ASSIGNMENT: Report back each line of the data that contains the word "linejoin".
:: PROVIDED ENTRIES ::
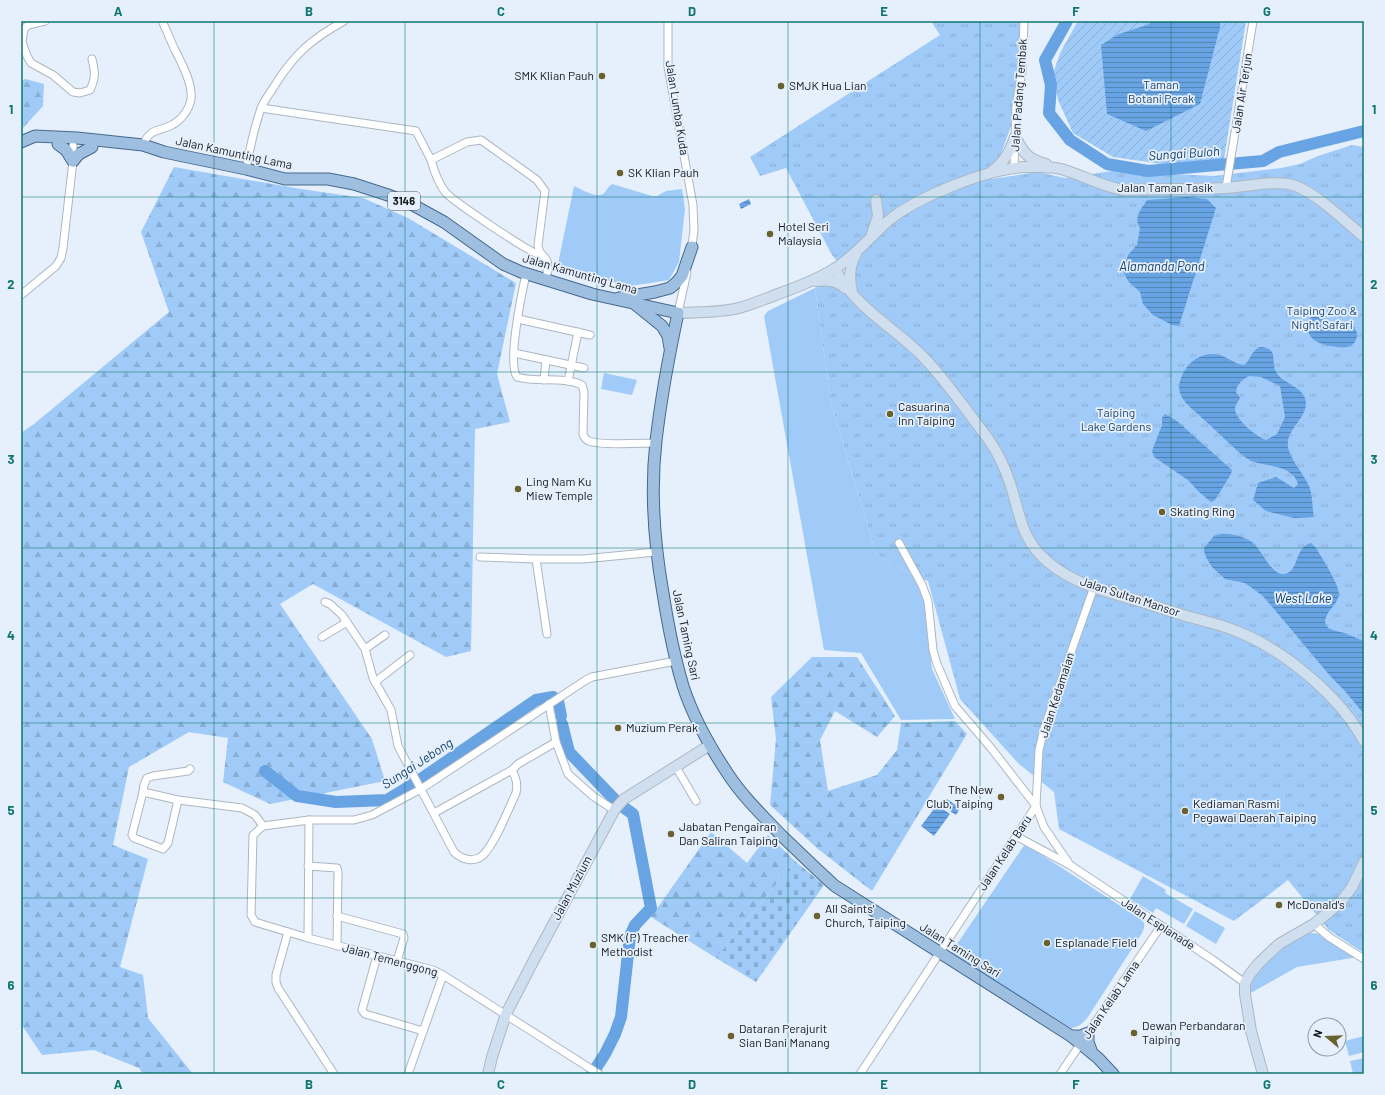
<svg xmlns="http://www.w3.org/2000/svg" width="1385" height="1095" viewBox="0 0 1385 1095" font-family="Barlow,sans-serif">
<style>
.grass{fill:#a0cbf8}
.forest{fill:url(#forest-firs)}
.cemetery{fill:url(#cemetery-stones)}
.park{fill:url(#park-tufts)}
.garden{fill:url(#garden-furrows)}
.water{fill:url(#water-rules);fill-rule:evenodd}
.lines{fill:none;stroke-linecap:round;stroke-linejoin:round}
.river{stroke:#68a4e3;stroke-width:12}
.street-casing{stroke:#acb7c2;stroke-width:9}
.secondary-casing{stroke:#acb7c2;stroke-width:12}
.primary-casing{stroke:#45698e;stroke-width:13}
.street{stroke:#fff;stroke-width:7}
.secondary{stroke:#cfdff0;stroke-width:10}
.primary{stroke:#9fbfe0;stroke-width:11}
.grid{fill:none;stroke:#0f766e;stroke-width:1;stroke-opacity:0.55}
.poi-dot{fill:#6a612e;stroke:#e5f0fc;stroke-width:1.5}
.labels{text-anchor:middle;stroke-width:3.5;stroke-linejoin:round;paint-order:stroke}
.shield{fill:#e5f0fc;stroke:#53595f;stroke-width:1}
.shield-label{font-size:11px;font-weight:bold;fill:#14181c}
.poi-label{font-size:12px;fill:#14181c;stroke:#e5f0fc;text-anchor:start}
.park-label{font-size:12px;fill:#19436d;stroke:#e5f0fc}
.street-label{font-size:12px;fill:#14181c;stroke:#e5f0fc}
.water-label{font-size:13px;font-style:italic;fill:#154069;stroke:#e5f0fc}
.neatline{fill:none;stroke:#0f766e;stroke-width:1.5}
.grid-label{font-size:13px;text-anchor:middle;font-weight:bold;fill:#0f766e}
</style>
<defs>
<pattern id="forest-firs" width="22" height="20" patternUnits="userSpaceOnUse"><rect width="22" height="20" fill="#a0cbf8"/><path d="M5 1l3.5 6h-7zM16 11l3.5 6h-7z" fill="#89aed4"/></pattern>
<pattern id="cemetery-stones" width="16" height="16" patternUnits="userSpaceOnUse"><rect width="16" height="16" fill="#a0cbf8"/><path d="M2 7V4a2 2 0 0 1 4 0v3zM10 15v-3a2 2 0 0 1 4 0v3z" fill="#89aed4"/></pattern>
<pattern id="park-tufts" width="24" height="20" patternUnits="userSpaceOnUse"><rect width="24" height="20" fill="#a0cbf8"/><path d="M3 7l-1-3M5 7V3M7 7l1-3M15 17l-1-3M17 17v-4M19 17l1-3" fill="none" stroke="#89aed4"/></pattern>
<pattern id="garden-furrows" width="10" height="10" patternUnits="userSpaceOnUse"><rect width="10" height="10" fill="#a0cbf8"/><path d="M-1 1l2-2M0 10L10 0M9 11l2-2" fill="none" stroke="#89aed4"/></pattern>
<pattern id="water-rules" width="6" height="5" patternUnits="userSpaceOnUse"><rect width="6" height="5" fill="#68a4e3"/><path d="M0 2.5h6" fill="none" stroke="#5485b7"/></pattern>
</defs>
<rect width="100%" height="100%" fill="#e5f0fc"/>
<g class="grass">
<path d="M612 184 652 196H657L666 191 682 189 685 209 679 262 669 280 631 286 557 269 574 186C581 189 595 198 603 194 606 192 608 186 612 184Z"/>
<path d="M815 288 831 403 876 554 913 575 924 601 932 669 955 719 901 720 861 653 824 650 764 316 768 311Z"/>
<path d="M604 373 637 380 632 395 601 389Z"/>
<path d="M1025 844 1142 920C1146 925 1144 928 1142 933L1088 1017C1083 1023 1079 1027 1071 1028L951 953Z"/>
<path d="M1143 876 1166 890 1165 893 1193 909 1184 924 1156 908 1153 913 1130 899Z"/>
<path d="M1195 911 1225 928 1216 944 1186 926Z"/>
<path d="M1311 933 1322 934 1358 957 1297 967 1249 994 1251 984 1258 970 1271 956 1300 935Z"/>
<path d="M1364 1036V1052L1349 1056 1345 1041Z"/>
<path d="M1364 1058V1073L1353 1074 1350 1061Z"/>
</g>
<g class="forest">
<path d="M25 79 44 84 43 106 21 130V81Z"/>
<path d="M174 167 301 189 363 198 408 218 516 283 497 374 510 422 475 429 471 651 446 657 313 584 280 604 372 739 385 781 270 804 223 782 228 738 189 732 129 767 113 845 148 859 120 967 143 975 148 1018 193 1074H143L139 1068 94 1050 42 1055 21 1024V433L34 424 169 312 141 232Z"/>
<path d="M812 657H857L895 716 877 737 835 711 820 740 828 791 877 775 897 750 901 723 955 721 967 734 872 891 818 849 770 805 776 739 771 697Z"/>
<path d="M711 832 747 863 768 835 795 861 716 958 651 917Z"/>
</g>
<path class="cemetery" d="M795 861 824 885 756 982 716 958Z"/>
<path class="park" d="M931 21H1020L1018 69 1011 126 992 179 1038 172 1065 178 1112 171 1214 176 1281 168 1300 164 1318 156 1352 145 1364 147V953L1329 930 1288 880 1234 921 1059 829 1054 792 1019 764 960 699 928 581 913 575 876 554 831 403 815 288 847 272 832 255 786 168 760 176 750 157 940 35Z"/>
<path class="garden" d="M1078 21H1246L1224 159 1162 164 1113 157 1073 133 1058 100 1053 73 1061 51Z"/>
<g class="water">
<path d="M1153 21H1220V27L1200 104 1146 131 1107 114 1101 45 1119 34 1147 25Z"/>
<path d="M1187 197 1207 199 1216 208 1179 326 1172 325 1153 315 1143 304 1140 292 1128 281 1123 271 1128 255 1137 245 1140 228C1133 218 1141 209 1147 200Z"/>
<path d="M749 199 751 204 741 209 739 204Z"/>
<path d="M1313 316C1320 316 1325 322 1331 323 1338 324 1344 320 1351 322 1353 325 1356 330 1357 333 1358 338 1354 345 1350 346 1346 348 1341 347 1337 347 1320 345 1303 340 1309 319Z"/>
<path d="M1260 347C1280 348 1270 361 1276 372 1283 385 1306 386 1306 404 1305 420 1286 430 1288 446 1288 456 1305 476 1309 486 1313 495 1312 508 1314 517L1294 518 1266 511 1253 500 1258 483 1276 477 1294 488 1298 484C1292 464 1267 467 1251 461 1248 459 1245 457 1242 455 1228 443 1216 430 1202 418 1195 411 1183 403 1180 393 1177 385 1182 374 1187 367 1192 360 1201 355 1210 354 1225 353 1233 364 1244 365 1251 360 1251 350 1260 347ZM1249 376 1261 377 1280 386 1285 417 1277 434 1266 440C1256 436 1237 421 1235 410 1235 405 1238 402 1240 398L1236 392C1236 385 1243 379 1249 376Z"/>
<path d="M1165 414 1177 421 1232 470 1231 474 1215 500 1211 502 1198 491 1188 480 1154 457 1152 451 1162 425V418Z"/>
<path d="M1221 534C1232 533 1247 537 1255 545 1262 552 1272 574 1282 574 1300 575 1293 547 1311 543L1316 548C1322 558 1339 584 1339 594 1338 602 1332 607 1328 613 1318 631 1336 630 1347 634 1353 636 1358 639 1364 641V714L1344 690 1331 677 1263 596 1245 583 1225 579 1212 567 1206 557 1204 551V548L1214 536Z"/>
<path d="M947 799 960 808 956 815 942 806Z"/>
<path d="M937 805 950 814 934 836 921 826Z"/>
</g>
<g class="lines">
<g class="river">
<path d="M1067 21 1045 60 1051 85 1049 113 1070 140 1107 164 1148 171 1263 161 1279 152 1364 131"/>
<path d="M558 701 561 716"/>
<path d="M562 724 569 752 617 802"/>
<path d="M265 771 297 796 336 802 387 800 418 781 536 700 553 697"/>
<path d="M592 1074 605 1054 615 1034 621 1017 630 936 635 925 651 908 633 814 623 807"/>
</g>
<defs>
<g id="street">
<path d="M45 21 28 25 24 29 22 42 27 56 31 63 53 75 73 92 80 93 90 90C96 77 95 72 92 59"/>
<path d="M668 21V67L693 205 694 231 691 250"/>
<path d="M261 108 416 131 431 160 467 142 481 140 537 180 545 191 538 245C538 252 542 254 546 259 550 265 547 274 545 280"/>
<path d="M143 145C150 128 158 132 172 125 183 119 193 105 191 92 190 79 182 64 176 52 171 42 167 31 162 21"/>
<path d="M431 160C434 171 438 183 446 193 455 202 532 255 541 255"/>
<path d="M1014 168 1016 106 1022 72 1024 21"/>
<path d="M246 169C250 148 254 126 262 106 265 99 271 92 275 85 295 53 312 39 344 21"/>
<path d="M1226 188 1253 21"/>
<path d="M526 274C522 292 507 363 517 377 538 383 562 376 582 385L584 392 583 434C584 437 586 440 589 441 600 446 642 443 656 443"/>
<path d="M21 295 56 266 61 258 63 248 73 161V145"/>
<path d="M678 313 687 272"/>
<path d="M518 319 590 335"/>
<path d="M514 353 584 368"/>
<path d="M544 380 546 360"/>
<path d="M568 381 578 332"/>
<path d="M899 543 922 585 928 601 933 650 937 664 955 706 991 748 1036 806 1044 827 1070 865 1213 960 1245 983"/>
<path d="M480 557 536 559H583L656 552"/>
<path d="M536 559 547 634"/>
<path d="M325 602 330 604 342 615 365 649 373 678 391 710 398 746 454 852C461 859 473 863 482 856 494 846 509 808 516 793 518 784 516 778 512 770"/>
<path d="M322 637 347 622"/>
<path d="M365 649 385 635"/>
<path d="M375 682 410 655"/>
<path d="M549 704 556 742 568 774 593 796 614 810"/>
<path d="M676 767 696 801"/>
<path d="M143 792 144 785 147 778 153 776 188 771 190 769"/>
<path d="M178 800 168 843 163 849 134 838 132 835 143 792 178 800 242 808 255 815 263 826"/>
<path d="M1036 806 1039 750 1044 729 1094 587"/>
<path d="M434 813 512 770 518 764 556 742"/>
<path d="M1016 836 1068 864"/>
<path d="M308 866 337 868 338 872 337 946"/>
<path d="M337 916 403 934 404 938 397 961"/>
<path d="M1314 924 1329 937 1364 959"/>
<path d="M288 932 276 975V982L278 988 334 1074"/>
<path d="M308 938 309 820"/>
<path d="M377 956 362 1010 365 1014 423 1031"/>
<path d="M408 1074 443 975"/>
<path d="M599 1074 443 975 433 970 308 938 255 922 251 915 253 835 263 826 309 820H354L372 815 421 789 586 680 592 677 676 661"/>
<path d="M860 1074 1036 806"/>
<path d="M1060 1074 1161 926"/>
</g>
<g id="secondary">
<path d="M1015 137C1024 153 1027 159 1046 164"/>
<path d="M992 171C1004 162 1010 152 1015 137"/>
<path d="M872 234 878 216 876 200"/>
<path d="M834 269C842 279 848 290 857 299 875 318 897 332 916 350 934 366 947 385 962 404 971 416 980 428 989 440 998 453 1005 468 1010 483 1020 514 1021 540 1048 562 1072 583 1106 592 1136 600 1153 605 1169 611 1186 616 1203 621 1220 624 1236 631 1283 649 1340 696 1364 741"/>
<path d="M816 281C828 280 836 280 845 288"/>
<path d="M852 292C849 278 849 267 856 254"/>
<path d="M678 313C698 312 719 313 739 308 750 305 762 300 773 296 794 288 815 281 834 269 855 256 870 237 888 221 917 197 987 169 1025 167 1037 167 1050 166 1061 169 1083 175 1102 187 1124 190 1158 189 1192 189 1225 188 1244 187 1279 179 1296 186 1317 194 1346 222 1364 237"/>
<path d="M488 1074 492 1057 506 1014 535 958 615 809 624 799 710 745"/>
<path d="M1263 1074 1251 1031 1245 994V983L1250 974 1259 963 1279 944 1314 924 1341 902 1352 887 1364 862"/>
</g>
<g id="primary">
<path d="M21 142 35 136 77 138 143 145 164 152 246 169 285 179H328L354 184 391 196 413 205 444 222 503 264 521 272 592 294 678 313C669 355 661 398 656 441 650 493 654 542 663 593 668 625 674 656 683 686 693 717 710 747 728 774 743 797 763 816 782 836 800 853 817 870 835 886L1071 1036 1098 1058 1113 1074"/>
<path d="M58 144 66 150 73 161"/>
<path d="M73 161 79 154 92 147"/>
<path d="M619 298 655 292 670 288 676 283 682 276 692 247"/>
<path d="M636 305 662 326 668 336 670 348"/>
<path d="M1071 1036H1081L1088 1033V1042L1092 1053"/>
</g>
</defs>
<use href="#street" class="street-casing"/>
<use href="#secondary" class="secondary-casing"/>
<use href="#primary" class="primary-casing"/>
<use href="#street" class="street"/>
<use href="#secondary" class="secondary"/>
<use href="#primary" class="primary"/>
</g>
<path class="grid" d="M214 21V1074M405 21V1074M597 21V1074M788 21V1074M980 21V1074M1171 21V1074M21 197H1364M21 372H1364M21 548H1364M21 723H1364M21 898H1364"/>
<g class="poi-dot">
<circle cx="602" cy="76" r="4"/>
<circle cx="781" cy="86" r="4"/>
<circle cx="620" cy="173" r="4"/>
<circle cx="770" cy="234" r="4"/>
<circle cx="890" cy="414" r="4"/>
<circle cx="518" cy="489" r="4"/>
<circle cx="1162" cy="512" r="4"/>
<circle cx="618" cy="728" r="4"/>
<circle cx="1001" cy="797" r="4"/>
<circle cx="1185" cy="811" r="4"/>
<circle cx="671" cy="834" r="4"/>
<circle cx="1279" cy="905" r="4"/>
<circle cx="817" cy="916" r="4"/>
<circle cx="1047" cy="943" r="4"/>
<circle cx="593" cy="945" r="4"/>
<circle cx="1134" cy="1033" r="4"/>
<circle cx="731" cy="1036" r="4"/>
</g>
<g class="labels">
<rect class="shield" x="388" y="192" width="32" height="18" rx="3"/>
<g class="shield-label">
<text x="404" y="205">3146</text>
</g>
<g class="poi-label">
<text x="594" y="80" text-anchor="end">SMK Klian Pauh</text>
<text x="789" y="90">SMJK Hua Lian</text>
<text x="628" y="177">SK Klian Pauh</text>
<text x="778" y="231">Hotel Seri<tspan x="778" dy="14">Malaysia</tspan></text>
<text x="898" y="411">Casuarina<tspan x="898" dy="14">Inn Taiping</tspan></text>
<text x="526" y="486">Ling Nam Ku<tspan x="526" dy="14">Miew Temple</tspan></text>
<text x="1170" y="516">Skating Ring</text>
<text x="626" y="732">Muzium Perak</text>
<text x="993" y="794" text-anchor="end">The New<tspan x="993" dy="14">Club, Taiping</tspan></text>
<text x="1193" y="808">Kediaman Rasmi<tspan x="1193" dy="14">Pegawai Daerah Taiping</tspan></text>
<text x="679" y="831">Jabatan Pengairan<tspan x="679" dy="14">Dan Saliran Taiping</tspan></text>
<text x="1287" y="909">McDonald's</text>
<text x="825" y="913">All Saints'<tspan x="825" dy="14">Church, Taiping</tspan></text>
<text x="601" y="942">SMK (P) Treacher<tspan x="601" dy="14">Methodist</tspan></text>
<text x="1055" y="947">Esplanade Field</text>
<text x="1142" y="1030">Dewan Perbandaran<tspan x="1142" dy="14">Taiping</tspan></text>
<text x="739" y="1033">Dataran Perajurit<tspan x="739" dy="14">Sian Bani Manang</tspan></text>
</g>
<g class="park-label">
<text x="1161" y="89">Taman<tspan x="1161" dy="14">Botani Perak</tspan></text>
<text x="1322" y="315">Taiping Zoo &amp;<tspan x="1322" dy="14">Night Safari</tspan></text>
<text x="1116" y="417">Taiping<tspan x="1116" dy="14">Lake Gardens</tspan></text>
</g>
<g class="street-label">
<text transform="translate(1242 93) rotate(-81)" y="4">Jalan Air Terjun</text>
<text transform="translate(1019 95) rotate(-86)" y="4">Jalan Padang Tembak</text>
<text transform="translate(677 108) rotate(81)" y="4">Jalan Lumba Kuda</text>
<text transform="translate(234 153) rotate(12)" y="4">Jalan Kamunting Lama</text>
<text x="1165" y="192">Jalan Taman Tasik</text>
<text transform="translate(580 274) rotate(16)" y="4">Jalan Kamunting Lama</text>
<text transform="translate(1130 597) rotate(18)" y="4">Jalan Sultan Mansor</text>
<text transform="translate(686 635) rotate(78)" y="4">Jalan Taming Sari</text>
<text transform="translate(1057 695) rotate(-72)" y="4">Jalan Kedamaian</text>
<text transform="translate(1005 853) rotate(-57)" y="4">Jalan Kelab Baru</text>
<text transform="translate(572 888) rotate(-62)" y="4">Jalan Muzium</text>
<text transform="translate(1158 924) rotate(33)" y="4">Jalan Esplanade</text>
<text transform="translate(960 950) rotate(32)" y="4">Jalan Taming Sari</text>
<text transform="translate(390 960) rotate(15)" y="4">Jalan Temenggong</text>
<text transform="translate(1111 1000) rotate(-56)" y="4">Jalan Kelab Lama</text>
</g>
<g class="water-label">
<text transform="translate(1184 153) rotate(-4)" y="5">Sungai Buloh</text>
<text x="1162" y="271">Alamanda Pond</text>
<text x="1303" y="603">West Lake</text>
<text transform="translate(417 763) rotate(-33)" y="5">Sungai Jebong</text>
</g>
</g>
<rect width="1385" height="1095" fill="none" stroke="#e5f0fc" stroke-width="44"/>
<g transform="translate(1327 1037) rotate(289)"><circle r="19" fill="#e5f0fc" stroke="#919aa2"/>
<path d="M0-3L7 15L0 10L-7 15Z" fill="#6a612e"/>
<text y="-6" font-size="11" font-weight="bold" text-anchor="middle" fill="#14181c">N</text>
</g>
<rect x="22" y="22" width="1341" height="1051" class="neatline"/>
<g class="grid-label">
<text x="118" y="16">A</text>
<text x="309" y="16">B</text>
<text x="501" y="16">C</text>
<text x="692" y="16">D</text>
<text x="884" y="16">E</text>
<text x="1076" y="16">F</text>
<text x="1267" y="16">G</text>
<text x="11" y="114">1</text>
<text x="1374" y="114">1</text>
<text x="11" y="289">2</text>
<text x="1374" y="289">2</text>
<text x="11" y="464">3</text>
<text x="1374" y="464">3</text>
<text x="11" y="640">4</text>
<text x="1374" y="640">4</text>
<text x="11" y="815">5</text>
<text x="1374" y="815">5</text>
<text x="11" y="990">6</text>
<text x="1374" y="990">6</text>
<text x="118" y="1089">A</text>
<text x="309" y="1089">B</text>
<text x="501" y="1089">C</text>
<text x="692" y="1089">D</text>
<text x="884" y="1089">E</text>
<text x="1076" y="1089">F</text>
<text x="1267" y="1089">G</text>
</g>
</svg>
:::
THE ANSWER:
.lines{fill:none;stroke-linecap:round;stroke-linejoin:round}
.labels{text-anchor:middle;stroke-width:3.5;stroke-linejoin:round;paint-order:stroke}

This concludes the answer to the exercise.